Inside Air Pros’ bankruptcy filing
The company on Sunday filed for Chapter 11 bankruptcy protection in Georgia, as part of a year-long restructuring effort

Image: Air Pros
HVAC platform Air Pros on Sunday filed for Chapter 11 bankruptcy protection in the Northern District of Georgia, as part of a year-long restructuring effort, according to public court records.
Why it matters: The filing marks the first Chapter 11 bankruptcy for a large-scale, private equity-backed home services platform formed in recent years.
What’s happening: In conjunction with the filing, Air Pros on Monday announced that it’s selling all of its businesses via six separate purchase agreements.
- To support itself through the sales processes, it secured $20 million in financing from its current lender, $4 million of which will be made available immediately — the company faces a total debt burden exceeding $250 million.
- “After conducting an extensive review… the company determined that these transactions represent the best path forward and are in the best interests of all customers, employees, and other stakeholders,” said Andrew Hede, Air Pros’ Chief Restructuring Officer.
Of note: The company on Tuesday night filed a motion disclosing the “stalking horse bidders” — lead potential buyers — for each of the six purchase agreements, which total $156 million.
- Bidders include Any Hour Group, Columbia Home Services, and several entities with names similar to the locations they’ve bid on, suggesting possible involvement from existing leadership.
- Apex Service Partners appears as a “buyer” in the filing, though which specific purchase agreement it’s connected to remains unclear.
- Details (Page 12)
Zoom out: Founded in 2017 in Florida by Anthony Perera, Air Pros started as a single branch and expanded throughout the state by opening additional Air Pros locations and acquiring other Florida-based HVAC businesses.
- Over the following years, the company continued making acquisitions, including Doug’s Service Company, Hansen Super Techs, and Dream Team Heating & Air, establishing a presence in eight states nationwide.
- Today, Air Pros counts over 700 employees and 600 trucks across its portfolio of 11 brands plus the Air Pros locations.
- According to an investor document obtained by Homepros, the company was generating roughly $25 million of annualized EBITDA as of 2024 — though that estimate hasn’t been publicly confirmed.
Follow the money: After a 15-month acquisition streak, the company ran into several challenges. “Many of the operating practices of the legacy Air Pros business have not been applied to acquired business units,” writes Andrew Hede.
- “[E]ach business unit has an individualized operating model, which leads to lack of controls, different operating philosophies and margins, and a lack of economies of scale,” he adds. “Combined with other challenges, the businesses have underperformed.”
The company also took on a meaningful amount of debt. “[Air Pros’] level of indebtedness has made it more difficult to satisfy [its] obligations, resulting in defaults on, and acceleration of, such indebtedness,” Hede continues.
- “[D]edicating a substantial portion of its cash flows from operations to debt service obligations has reduced the availability of such cash flows… to fully integrate the acquired business units, fund capital expenditures… and to carry out other aspects of its business,” he says.
As the challenges mounted, Air Pros in July 2023 tapped investment bank Jefferies to initiate a sale process, though nothing materialized.
- In January 2024, a lender removed Perera as the holding company’s manager following “certain events of default.”
- Restructuring veteran Lawrence Hirsh stepped in as a replacement, followed by Hede as Chief Restructuring Officer in September 2024.
- Perera officially resigned in October, and after an internal evaluation determined that a break-up sale was the best path forward, the company re-engaged Jefferies to market the process.
“I was not involved in the board’s decision to seek this relief.
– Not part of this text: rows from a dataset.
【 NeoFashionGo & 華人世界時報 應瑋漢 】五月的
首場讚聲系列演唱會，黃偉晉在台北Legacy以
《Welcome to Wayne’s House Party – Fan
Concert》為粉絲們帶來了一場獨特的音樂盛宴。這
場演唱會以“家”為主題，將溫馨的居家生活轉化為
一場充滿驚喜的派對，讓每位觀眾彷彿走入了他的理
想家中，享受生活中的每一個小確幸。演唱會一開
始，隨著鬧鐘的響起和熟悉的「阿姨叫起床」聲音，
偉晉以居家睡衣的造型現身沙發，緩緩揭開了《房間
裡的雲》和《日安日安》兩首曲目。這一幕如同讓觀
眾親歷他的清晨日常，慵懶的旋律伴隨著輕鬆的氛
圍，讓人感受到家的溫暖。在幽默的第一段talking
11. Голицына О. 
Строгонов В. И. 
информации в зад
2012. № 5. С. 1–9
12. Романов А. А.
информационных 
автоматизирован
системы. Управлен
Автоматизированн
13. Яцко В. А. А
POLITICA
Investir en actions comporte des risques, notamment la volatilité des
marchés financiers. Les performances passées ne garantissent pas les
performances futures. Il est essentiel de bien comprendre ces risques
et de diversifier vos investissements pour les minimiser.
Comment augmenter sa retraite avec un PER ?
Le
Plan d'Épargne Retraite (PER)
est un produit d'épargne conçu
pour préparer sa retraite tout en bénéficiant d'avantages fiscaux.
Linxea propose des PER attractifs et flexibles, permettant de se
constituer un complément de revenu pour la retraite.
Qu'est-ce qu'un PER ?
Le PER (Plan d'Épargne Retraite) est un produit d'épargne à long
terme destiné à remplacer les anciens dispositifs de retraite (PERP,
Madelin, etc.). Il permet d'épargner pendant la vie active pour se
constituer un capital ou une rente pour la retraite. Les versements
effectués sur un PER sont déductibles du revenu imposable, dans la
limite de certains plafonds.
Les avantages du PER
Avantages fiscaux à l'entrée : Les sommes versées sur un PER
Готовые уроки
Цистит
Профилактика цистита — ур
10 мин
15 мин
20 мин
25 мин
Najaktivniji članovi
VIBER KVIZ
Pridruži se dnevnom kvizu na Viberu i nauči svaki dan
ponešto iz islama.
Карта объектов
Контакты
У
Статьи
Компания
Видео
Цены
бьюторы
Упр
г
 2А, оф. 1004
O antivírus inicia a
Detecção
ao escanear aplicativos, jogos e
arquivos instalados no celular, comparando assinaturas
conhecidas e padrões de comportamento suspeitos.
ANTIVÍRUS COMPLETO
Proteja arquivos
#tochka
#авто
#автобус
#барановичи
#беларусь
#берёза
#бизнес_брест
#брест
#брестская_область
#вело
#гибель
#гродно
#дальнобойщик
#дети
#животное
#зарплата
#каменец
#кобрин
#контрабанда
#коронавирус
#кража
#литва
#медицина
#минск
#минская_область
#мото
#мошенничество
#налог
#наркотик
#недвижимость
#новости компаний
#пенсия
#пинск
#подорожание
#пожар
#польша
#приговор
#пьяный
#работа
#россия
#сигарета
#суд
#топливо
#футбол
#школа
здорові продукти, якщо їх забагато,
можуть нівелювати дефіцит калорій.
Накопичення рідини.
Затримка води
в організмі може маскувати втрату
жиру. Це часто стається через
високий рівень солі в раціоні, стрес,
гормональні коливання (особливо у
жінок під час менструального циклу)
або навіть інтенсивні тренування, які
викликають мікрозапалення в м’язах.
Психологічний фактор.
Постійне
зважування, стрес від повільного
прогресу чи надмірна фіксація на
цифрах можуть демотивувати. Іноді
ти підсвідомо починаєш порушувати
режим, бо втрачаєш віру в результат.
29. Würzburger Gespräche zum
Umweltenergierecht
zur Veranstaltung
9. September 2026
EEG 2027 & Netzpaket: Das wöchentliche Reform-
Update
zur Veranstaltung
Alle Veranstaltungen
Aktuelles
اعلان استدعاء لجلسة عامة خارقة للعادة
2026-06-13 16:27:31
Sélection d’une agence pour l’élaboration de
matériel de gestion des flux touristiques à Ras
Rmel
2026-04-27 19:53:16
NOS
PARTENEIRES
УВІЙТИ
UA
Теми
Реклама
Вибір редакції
Personally, I’m disappointed as the company has a long track record of success, and each business line was profitable,” Perera wrote in an email forwarded to Homepros.
What’s next: While the stalking horse bidders have set initial prices, “These proposed transactions are subject to higher or otherwise better bids, Bankruptcy Court approval, and other conditions,” the announcement notes.
- According to the filing, new bids are due on May 5, with a target closing date of June 16.
- In the meantime, all of its branches will remain operational.
- Representatives for Air Pros and Jefferies didn’t respond to requests for comment.